Of all marine mammals, newly weaned seals and sea lions may offer the best energy bargain for white sharks. They have a thick layer of blubber, limited diving and fighting skills, and a naïveté about the dangers lurking below.

Furthermore, they weigh in at about sixty pounds, a good meal by anyone’s standards. Their seasonal presence at certain offshore islands—Seal Island, the Farallon Islands off San Francisco, and the Neptune Islands off South Australia—draws white sharks from far and wide. Each winter, white sharks drop by Seal Island for between a few hours and a few weeks, to feast on young-of-the-year Cape fur seals. White sharks that visit either Seal Island or the Farallon Islands come back year after year, making those islands the marine equivalent of truck stops.

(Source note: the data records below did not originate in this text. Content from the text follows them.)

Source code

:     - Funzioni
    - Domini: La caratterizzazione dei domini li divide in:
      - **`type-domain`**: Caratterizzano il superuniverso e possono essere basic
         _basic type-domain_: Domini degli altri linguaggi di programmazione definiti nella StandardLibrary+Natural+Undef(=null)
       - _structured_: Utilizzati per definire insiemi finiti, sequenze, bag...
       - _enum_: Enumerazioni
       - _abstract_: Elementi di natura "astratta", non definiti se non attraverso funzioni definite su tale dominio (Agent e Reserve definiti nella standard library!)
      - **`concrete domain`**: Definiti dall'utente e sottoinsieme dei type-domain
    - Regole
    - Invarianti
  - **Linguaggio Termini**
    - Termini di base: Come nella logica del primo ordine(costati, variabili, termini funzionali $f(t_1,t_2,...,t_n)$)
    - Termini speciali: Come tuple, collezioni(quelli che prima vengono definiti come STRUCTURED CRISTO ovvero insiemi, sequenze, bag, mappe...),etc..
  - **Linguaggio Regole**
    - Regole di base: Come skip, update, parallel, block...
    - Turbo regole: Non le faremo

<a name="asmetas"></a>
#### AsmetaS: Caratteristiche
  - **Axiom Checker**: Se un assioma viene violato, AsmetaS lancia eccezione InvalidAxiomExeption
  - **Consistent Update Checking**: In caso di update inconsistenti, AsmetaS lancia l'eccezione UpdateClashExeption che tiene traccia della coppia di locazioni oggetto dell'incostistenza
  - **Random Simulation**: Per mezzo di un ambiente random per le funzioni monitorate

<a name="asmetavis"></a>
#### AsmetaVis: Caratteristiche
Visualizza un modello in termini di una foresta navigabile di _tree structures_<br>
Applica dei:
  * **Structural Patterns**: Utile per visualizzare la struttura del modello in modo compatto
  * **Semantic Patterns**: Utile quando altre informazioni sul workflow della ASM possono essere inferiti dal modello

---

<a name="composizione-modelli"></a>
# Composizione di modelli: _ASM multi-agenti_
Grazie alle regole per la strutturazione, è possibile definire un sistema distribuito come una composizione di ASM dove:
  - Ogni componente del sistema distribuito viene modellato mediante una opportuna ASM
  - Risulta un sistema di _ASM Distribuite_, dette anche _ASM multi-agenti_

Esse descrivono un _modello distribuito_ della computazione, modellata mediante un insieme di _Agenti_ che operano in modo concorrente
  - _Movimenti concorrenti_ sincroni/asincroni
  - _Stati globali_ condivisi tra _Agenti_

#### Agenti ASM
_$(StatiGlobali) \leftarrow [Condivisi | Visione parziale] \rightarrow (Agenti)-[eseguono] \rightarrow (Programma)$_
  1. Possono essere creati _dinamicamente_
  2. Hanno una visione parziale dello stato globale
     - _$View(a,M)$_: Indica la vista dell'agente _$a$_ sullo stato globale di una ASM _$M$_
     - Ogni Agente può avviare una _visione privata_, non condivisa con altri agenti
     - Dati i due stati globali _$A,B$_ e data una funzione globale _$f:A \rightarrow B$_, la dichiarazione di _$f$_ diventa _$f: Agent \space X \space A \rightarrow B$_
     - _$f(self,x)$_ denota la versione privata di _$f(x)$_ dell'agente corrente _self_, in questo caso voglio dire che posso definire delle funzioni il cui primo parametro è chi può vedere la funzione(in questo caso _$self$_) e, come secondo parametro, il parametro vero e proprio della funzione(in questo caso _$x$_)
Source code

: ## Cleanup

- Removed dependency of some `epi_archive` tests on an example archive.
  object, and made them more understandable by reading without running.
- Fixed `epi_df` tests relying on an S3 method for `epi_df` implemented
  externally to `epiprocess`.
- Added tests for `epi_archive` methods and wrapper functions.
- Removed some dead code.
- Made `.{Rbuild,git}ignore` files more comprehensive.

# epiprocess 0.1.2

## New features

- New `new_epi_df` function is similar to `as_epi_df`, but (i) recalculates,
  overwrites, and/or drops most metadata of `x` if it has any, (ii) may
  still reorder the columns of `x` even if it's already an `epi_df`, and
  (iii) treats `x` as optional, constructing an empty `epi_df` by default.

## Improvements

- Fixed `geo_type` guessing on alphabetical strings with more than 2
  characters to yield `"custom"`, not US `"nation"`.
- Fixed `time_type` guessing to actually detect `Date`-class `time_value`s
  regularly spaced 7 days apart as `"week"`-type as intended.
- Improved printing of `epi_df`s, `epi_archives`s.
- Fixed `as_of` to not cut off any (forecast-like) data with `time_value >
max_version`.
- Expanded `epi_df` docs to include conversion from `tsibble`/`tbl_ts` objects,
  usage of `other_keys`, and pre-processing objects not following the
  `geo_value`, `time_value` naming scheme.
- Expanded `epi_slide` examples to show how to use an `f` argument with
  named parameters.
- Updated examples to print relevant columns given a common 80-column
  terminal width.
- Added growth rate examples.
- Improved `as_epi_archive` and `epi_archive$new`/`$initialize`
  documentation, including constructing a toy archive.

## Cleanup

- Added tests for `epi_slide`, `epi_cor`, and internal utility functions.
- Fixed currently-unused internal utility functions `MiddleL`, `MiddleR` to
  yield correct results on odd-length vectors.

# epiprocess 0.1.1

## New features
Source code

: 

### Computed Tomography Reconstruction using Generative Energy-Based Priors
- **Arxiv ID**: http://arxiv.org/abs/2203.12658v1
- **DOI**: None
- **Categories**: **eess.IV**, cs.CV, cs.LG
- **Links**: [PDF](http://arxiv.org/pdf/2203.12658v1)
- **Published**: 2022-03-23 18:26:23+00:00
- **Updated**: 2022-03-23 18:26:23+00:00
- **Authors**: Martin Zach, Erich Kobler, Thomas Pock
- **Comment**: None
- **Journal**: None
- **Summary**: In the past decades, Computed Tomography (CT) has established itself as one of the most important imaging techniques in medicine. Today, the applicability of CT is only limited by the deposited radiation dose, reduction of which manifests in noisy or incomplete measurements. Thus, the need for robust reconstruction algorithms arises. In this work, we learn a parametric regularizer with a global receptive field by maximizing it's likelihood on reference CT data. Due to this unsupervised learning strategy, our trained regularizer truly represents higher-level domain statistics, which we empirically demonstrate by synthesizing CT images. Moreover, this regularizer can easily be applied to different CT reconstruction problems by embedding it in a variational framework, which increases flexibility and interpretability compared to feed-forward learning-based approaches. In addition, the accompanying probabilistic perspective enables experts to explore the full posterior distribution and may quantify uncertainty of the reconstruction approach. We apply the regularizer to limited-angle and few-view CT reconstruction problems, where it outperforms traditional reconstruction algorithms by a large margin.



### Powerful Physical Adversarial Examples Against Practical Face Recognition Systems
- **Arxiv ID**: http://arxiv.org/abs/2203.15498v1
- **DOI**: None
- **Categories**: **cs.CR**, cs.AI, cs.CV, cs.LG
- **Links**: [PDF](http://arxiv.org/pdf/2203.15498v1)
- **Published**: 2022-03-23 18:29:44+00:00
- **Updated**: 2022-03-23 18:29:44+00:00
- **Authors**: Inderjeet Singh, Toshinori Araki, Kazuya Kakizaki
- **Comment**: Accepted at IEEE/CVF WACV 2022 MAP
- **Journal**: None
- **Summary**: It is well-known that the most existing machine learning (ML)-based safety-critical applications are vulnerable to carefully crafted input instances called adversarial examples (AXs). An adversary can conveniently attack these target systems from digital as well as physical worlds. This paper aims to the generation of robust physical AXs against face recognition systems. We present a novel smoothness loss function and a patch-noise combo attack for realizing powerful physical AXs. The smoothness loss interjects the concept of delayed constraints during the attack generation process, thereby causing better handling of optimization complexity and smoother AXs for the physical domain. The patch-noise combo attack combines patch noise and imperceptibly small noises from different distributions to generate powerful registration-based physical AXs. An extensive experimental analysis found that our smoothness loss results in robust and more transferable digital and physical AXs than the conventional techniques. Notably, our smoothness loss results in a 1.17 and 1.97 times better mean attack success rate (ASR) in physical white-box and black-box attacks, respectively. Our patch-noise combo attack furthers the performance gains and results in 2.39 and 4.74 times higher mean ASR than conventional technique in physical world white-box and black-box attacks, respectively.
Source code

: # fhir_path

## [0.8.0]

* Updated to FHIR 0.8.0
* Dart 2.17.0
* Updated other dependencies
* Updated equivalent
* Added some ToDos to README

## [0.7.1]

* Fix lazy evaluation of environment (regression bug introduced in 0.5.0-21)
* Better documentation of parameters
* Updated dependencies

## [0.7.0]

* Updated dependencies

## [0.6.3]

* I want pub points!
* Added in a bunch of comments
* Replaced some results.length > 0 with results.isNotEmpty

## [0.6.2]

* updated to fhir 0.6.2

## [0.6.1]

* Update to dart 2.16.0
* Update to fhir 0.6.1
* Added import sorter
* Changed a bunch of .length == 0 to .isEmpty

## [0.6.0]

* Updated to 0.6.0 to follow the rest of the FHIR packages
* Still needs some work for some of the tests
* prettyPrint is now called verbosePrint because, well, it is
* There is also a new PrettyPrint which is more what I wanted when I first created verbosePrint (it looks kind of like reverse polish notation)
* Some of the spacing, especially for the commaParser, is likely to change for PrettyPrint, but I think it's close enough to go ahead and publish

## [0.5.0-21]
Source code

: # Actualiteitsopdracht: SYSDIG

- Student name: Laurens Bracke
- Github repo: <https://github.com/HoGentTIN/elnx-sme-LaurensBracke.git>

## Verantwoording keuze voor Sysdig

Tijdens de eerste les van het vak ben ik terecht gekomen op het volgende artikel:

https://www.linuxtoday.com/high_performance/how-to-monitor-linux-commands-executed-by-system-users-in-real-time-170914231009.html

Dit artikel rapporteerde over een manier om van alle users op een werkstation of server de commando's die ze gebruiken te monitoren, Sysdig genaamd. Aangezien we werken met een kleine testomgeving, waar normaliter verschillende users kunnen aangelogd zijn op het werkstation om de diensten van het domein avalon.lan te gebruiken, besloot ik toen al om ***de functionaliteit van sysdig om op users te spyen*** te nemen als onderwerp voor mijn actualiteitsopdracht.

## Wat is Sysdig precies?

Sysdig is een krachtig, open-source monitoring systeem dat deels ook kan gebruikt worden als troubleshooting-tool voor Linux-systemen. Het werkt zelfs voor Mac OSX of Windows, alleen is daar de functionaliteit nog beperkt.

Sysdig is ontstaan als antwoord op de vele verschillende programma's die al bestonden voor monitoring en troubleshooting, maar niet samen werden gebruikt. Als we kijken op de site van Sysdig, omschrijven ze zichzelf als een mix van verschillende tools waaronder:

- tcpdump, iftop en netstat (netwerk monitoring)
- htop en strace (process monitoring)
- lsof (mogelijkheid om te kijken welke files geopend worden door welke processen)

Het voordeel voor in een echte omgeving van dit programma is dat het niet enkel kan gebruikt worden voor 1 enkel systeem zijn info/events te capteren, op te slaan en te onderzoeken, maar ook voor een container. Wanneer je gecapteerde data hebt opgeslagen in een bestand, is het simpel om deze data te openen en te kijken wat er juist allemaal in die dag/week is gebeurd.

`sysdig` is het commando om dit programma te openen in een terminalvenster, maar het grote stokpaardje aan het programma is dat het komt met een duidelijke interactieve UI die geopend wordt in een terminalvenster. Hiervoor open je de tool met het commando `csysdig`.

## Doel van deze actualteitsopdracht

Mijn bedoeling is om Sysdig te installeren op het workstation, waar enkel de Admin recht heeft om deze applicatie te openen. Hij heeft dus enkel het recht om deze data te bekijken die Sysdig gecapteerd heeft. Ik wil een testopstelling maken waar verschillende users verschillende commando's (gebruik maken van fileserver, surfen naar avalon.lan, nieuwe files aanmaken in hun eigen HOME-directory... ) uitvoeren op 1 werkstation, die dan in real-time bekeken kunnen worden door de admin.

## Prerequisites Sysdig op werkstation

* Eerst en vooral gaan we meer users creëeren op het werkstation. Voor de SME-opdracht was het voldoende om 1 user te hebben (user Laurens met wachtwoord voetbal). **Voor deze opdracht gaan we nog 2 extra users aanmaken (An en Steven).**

Far from being the indiscriminate killers the movies have portrayed, white sharks are quite selective in targeting their prey. But on what basis does a shark select one individual from a group of superficially similar animals? No one knows for sure. Many investigators think predators that rely on single-species prey groups, such as schools of fish or pods of dolphins, have developed a keen sense for subtle individual differences that indicate vulnerability. An individual that lags behind, turns a little slower, or ventures just a bit farther from the group may catch the predator’s eye. Such cues may be at work when a white shark picks a young, vulnerable Cape fur seal out of the larger seal population at Seal Island.